There is a youthful earnestness to the new Harvard Business School-inspired MBA oath , with such phrases as "I will mentor and look after the education of the next generation of leaders" and "this oath I make freely, and upon my honour".
It would be easy to dismiss it with an indulgent smile. Easy but wrong. The MBA oath comes when capitalism's claims to efficiency and legitimacy have been shaken.
The oath is the brainchild of a group of Harvard MBA students worried about taking their degrees out into a world that holds much of senior management in contempt.
By midday yesterday, more than 1,100 business school students had signed the oath, created in the spring. What started at Harvard has spread around the world. The signatories come from Columbia and the University of Memphis, from the Institute of Public Enterprise in Hyderabad and the University of Cape Town.
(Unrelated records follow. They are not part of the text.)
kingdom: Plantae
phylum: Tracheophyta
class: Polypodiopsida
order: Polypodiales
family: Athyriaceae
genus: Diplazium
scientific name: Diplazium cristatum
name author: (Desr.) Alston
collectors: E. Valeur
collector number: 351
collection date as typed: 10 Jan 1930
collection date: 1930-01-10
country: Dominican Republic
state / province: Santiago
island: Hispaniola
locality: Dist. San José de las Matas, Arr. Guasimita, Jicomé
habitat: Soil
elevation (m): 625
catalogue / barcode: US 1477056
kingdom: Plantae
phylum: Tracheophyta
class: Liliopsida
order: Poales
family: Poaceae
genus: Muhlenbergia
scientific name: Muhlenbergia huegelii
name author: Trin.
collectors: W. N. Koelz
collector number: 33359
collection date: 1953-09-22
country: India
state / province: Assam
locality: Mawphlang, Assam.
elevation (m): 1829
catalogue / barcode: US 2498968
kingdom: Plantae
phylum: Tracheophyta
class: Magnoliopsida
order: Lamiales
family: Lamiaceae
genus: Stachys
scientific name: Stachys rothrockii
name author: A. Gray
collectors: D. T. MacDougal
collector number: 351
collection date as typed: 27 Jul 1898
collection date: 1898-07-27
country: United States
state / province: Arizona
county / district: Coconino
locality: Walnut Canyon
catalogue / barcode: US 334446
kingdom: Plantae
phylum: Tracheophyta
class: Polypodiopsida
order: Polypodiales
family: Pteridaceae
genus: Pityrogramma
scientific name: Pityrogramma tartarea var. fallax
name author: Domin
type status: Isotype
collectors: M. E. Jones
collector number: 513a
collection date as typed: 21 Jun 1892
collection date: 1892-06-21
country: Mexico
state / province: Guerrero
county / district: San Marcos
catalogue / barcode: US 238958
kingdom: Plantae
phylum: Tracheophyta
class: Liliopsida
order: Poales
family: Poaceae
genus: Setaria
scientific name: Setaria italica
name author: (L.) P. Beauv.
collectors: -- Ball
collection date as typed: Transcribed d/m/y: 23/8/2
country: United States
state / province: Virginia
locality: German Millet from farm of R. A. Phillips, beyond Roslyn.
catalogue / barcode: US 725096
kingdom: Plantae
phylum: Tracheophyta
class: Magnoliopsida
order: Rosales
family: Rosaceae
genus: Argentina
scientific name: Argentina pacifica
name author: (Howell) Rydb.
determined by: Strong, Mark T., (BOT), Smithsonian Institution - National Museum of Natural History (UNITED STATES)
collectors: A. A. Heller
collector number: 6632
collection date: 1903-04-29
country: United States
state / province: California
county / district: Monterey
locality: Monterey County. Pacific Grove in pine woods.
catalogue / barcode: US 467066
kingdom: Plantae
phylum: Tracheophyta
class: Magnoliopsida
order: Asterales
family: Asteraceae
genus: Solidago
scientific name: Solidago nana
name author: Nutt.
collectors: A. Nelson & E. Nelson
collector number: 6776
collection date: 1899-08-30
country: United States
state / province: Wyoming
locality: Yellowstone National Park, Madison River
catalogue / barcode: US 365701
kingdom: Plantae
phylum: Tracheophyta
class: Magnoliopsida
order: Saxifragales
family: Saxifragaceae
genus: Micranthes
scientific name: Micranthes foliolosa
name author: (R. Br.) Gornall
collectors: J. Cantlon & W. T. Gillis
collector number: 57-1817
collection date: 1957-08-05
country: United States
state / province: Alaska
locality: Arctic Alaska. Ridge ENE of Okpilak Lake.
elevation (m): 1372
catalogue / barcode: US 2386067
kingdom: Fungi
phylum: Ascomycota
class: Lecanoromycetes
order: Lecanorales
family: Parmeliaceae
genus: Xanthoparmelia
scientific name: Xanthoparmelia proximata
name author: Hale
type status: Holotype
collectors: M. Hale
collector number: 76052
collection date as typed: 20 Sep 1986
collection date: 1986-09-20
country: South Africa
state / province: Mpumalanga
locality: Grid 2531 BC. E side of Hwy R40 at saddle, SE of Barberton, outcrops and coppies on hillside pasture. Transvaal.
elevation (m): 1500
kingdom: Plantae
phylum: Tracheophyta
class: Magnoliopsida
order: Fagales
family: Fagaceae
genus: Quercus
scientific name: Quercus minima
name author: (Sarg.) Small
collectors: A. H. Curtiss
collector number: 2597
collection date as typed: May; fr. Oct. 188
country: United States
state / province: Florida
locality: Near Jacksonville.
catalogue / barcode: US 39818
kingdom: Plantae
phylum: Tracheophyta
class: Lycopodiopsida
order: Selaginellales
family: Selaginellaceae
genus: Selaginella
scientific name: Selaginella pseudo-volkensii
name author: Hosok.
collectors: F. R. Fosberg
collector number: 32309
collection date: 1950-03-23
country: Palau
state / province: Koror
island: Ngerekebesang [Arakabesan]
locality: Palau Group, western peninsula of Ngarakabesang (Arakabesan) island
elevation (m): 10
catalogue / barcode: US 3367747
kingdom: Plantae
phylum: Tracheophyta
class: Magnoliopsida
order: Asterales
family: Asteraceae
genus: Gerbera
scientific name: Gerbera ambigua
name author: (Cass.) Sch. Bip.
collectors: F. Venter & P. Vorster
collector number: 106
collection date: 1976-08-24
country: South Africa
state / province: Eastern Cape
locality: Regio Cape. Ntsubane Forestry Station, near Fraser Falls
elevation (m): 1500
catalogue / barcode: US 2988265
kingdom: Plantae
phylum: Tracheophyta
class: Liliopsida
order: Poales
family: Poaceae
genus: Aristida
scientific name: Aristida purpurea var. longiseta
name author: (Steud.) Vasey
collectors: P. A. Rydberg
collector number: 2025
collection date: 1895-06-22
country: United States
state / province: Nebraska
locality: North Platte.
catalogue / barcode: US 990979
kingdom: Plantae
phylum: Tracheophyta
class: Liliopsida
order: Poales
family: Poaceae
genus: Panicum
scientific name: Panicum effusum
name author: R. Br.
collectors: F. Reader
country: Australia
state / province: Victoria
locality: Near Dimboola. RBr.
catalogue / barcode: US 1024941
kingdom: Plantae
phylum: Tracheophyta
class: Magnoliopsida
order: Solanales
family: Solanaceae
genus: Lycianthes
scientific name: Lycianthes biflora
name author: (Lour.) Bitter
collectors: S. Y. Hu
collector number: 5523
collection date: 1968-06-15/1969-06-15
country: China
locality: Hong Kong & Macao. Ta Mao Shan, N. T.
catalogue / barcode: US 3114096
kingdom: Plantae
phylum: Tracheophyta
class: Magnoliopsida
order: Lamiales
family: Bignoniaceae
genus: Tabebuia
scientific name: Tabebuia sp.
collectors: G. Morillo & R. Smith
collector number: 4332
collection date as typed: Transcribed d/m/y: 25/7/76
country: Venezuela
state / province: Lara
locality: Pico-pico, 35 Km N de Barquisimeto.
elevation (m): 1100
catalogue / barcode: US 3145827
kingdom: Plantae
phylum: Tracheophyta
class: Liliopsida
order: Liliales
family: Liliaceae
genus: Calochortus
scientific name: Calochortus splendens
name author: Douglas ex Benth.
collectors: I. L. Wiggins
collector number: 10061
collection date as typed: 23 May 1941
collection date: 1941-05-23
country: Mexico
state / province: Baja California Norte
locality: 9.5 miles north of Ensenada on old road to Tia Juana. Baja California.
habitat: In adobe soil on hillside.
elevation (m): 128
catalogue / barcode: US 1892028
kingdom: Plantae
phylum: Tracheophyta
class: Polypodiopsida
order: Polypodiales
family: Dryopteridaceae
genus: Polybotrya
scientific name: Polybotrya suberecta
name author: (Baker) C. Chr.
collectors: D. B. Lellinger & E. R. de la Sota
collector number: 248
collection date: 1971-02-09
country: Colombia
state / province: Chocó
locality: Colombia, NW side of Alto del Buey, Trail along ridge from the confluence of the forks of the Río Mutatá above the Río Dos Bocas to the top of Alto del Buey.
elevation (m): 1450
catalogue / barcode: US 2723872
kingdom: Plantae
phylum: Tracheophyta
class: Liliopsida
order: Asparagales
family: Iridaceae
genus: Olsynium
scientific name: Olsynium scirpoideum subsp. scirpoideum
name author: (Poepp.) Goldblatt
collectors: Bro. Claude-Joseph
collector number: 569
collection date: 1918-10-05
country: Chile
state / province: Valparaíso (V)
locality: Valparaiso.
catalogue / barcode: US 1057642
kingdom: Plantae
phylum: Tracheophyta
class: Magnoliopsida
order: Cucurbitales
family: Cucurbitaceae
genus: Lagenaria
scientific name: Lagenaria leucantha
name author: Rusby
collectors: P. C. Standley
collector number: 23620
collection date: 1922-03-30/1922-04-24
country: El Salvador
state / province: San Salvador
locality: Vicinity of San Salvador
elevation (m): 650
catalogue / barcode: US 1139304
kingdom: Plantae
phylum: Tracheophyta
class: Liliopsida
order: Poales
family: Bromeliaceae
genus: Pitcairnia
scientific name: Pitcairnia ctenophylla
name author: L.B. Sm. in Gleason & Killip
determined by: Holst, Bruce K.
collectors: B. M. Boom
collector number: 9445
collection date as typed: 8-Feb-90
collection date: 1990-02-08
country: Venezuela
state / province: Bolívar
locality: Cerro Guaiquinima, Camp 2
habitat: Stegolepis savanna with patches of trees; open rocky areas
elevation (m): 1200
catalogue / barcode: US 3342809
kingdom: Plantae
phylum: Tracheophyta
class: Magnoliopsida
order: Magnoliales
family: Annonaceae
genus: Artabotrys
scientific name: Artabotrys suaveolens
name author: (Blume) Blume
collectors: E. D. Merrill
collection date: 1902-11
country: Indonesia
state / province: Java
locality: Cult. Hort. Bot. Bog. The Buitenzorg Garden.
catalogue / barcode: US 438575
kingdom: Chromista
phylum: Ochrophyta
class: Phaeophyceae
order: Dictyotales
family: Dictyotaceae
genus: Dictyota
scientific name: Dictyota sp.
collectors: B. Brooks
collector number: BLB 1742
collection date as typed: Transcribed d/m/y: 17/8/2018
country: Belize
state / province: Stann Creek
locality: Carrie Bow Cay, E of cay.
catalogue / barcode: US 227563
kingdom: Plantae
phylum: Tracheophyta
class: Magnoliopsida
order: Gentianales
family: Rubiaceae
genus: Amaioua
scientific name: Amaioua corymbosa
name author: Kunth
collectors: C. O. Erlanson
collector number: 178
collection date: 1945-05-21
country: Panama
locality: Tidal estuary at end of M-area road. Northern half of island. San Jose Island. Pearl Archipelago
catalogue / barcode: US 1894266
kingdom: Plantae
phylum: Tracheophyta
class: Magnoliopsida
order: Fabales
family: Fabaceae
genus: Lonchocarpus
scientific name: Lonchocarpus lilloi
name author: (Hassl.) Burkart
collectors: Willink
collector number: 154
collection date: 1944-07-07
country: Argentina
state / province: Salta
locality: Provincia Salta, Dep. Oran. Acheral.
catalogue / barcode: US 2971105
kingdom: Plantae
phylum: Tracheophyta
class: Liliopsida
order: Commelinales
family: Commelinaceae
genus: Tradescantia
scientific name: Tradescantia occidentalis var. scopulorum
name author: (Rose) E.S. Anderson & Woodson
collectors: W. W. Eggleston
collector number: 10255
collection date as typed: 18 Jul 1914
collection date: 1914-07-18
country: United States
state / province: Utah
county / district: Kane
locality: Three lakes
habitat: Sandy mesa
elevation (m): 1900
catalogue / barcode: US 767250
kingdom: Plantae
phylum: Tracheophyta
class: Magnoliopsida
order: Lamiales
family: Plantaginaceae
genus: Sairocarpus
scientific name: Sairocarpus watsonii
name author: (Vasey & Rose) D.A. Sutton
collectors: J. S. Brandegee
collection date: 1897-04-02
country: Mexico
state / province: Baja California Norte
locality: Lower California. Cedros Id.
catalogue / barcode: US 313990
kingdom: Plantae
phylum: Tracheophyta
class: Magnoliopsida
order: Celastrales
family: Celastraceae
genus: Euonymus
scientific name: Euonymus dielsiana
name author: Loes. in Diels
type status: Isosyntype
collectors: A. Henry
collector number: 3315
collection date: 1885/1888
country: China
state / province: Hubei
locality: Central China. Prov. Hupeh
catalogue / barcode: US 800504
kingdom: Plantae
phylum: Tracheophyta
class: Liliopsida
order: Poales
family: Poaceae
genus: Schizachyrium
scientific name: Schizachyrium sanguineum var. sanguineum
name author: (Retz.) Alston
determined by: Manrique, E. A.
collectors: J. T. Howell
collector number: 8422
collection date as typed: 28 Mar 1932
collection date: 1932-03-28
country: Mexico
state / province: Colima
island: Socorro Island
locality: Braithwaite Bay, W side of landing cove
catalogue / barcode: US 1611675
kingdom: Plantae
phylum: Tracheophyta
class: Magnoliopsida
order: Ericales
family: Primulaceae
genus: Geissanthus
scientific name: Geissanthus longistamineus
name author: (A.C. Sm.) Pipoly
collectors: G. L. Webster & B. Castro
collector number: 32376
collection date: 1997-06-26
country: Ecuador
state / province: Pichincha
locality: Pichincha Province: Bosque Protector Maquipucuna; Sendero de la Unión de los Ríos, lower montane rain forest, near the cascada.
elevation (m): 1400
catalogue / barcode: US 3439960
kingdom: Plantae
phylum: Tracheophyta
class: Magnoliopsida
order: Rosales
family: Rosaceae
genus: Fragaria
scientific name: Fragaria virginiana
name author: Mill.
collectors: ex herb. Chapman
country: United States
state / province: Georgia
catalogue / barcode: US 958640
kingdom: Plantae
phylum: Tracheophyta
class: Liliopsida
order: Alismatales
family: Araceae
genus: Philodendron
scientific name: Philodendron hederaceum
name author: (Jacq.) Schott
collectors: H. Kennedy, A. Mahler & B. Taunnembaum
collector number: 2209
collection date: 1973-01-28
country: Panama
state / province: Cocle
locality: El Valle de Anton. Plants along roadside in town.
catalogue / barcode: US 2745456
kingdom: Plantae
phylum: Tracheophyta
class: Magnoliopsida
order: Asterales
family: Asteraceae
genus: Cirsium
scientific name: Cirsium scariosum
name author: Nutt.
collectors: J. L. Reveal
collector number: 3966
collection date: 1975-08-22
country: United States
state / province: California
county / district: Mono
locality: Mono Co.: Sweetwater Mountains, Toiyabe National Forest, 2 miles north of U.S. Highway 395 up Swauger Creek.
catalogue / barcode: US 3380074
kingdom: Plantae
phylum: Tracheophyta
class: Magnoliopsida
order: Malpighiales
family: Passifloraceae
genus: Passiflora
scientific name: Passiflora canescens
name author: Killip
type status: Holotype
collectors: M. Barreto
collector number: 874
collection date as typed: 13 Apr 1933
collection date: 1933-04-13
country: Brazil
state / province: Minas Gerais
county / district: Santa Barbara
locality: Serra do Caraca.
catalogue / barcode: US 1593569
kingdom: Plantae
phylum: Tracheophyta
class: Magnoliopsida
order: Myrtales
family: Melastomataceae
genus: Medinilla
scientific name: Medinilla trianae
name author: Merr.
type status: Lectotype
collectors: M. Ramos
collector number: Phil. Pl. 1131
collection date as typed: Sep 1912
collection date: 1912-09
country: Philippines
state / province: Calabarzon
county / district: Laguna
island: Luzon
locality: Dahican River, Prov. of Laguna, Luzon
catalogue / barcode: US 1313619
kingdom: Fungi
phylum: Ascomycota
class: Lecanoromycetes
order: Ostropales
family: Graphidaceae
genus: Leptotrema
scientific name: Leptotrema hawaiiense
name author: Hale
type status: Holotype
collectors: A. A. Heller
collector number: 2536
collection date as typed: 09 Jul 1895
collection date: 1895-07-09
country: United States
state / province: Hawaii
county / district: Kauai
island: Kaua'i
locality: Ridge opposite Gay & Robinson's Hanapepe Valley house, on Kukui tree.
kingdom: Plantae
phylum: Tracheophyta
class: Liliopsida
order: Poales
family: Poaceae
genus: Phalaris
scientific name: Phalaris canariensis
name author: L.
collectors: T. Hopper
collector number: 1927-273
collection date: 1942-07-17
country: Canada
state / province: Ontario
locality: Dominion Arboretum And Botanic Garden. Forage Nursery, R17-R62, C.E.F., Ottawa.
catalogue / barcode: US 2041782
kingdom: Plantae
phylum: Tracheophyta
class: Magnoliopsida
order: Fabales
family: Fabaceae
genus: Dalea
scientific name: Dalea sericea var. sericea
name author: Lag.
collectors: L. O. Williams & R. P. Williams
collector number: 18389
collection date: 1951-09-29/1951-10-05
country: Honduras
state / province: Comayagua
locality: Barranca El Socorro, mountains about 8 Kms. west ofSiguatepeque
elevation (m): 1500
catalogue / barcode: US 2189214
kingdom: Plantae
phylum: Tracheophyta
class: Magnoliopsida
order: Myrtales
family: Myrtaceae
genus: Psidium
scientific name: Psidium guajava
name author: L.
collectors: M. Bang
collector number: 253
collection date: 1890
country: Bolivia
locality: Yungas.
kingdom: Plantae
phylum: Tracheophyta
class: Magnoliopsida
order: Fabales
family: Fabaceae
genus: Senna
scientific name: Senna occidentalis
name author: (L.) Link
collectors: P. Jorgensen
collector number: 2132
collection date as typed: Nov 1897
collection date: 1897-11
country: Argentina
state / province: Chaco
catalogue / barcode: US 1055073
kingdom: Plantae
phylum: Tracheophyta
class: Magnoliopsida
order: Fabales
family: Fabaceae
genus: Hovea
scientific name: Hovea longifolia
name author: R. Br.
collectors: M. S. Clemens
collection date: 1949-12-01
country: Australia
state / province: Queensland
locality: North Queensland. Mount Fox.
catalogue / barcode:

The oath includes the bromides quoted above, but it also contains a fierce rejection of the shareholder-first philosophy that has guided Anglo-American business for decades. The signatories undertake to pay equal attention to "shareholders, co-workers, customers and the society in which we operate". They promise to aim for "sustainable prosperity" and, in recognition of the damage short-term bonuses have done, they vow not to put their own ambitions ahead of the interests of their companies.
Students have always been idealistic, although MBA students probably less so. But with Jack Welch, the former General Electric head, condemning the shareholder value movement as "the dumbest idea in the world" and Wal-Mart championing sustainability, the oath seems closer to a new consensus than an act of insurrection.
Indeed, far from being rebels, the oath-takers are listening to their teachers. Many of the ideas in the oath, and even some of the wording, come from the work of two Harvard professors, Rakesh Khurana and Nitin Nohria. The two argue that the answer to business's crisis is to turn management into a profession like medicine or law.
Doctors and lawyers occasionally stray and are sometimes tempted to put money-making ahead of patients' and clients' interests. But their education teaches them right from wrong and they have to abide by enforceable codes of conduct.
Having suggested that management be turned into a profession, Professors Khurana and Nohria then set out the obstacles. "Unlike doctors and lawyers, managers don't need a formal education, let alone a licence to practise," they wrote in the Harvard Business Review last year.
That could change, they suggest. Qualifications such as MBAs could be the basis for entry into management. Surely that would stifle unschooled entrepreneurs? "Would Bill Gates and Sam Walton really have been worse off if they had complemented their entrepreneurial talents with professional management training?" they ask.
In any case, they argue, management would not have to be a closed profession. Just as alternative therapists can ply their trade outside the medical profession, you could have unaccredited managers. But some preference could be given to those who had qualifications. Public pension funds could invest only in "professionally" managed companies.
It is not going to happen. Apart from anything, how would one define a manager? Someone who heads a division? Someone who leads a team of five? And where is the evidence that MBAs produce better managers? Some business school academics, such as Professor Henry Mintzberg, believe the opposite.
There is another profession that could provide a model: journalism. Like management, there is no entry requirement. It isn't closed. You once had to get a job at a newspaper or radio station. Now anyone with a blog can be a journalist.
How good a model would journalism be? Parts of the profession, rife with intrusion into private life and made-up quotes, are justifiably called the "gutter press".
True, but there are news organisations that adhere to a professional code and that strive for accuracy. This newspaper is one. There are others. They do not always live up to their ideals, but at least they know what they are.
Managers who have signed the oath could constitute the same informal fraternity/sorority. Faced with the dilemmas of daily business life - do we build a polluting power plant or do we lay off a couple of hundred workers? - they could rely on each another. The social networking technology exists.
In a few years, will the MBA oath be more than a footnote? It depends how much bigger the movement grows and how the signatories cope with the clash between their student beliefs and the world of work as they are about to find it.